Between Doors: In the DPRK
by Ted Lau
A unique and unprecedented view inside North Korea, Hong Kong photographer Ted Lau challenges preconceptions about the isolated and reclusive nation without downplaying the despotic nature of its regime. Though images of the grey monotony of the Soviet-style architecture we associate with this country are present, Lau also photographs the bright colours and pastel hues painting over the oppressive systems. Meanwhile, billboards and bus stops are not rife with advertisements as we are accustomed to but rather state propaganda and this liberation from endless marketing is, in fact, something far more sinister. Throughout all this, citizens are shown going about their day-to-day lives, experiencing laughter, sorrow and boredom. Thus, Lau humanises the people of North Korea, showing that they are not mere ‘robots’ despite the totalitarianism under which they live, the cruelty of which he never allows to be forgotten.
by Joel Meyerowitz
Though originally published in 1983, Joel’s new and expanded edition of Wild Flowers is so compelling in its content that it would be a disservice not to include it in this list. With all the hallmarks of his classic street photography, he focuses on a subject familiar to us all: flowers.

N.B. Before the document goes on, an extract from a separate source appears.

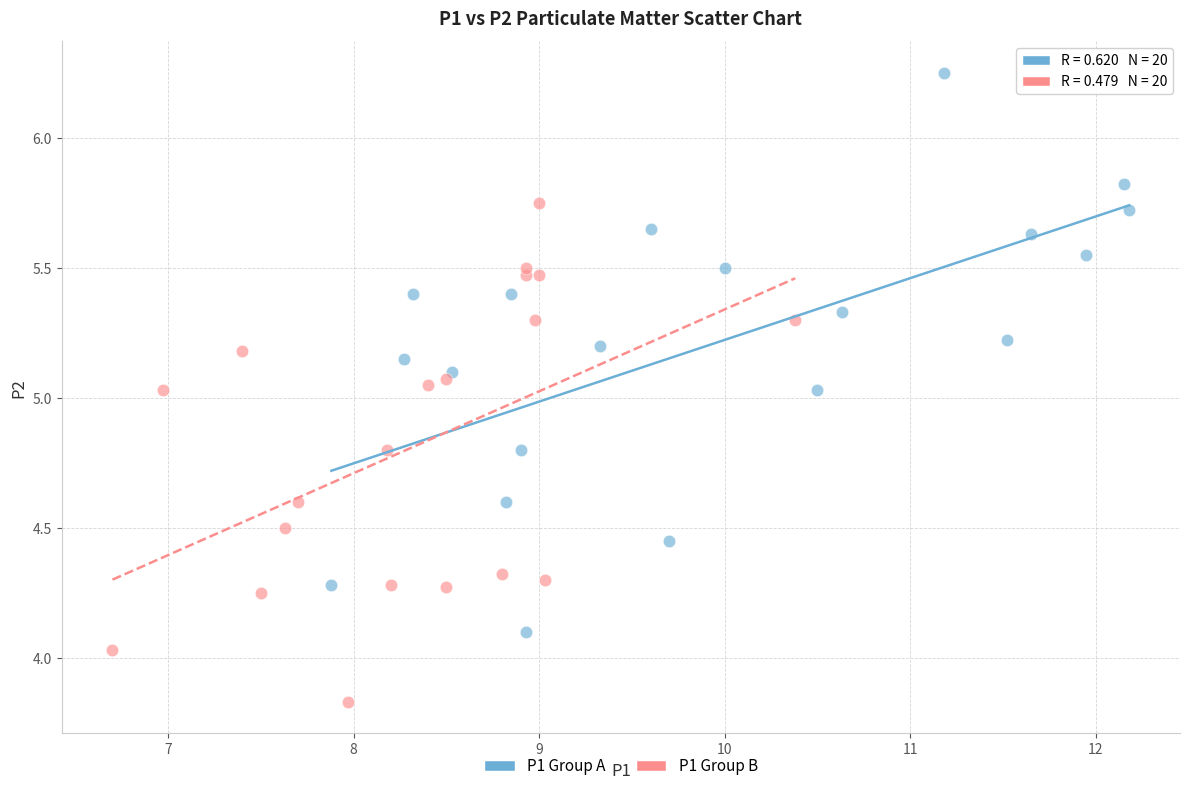

Which series reaches the minimum Y coordinate?

P1 Group B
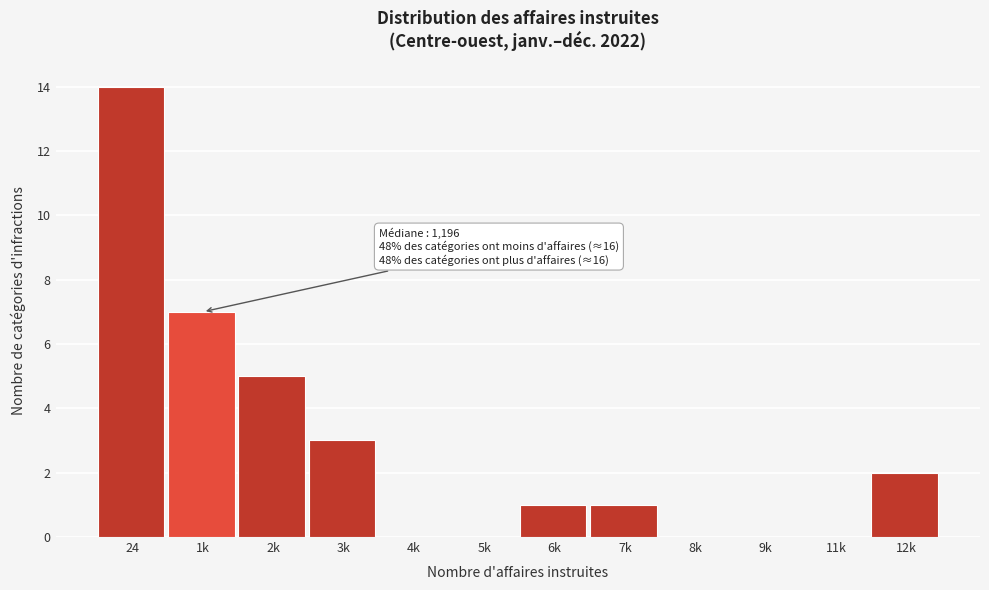

Reading right to left, transcribe all the data shown in this chart.

12k=2	11k=0	9k=0	8k=0	7k=1	6k=1	5k=0	4k=0	3k=3	2k=5	1k=7	24=14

Whether used ceremonially in mourning or celebration or simply sitting in the background in flowerbeds or in nature, each of Joel’s photographs provides a unique relationship between humans and flowers, their symbolism and the emotion we convey through them.
New York, New York
by Marie Tomanova
Though New York City is typically associated with spontaneous street photography, Czech-born photographer Marie Tomanova offers a more intimate view of the city that he has made her home, presenting posed yet casual images of young New Yorkers. New York, New York is a visual celebration of one of the most culturally diversity cities on Earth and of a generation who, according to Tomanova, are unafraid to embrace the endless variety their city has to offer.